Skip to content

Latency and Bandwidth

Two Dimensions of Network Performance

Network performance has two key metrics that are often confused:

Bandwidth vs Latency

Bandwidth (throughput):  How much water the pipe can carry
Latency (delay):         How long for water to reach the other end

┌─────────────────────────────────────────────────────────────┐
│                                                             │
│  High Bandwidth, High Latency (intercontinental fiber):     │
│  ════════════════════════════════════════════▶              │
│        Lots of data, but takes 100ms to arrive              │
│                                                             │
│  Low Bandwidth, Low Latency (local network):                │
│  ══════▶                                                    │
│        Less data, but arrives in 1ms                        │
│                                                             │
└─────────────────────────────────────────────────────────────┘

Latency

Latency is the time delay between sending and receiving data.

Latency Components

Total Latency = Propagation + Transmission + Queuing + Processing

┌────────────────────────────────────────────────────────────────┐
│                                                                │
│  Propagation:   Time for signal to travel (speed of light)    │
│                 ~5 μs per km in fiber                          │
│                                                                │
│  Transmission:  Time to push bits onto wire                    │
│                 = Data size / Bandwidth                        │
│                                                                │
│  Queuing:       Time waiting in router/switch buffers          │
│                 Variable, depends on congestion                │
│                                                                │
│  Processing:    Time for routers to process headers            │
│                 Usually microseconds                           │
│                                                                │
└────────────────────────────────────────────────────────────────┘

Typical Latencies

Path Round-Trip Time (RTT)

——

Set exercise 1 ▸ In the latency and bandwidth page, what is the approximate propagation delay per kilometer in fiber?
Set exercise 2 ▸ Please continue the latency and bandwidth page from where it stops.

Collected material ▸
——

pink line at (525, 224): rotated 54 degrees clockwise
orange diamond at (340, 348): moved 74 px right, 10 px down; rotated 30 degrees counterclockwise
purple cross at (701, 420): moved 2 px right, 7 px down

——

Exercise answer 1 ▸ About 5 μs per km.

Exercise answer 2 ▸
Same machine (localhost) < 0.1 ms
Local network (LAN) 0.1 - 1 ms
Same city 1 - 10 ms
Same continent 10 - 50 ms
Cross-continent 50 - 150 ms
Opposite side of globe 150 - 300 ms
Satellite (GEO) 500 - 700 ms

Measuring Latency in Python

import socket
import time

def measure_tcp_latency(host, port, iterations=10):
    """Measure TCP connection latency."""
    latencies = []

    for _ in range(iterations):
        sock = socket.socket(socket.AF_INET, socket.SOCK_STREAM)
        sock.settimeout(5)

        start = time.perf_counter()
        try:
            sock.connect((host, port))
            latency = (time.perf_counter() - start) * 1000
            latencies.append(latency)
        except Exception as e:
            print(f"Error: {e}")
        finally:
            sock.close()

    if latencies:
        avg = sum(latencies) / len(latencies)
        print(f"Average latency to {host}:{port}: {avg:.2f} ms")

    return latencies

# measure_tcp_latency('google.com', 80)

HTTP Latency

import requests
import time

def measure_http_latency(url, iterations=5):
    """Measure HTTP request latency."""
    for _ in range(iterations):
        start = time.perf_counter()
        response = requests.get(url)
        elapsed = (time.perf_counter() - start) * 1000

        print(f"{url}: {elapsed:.0f} ms (status: {response.status_code})")

# measure_http_latency('https://api.github.com')

Bandwidth

Bandwidth is the maximum rate of data transfer.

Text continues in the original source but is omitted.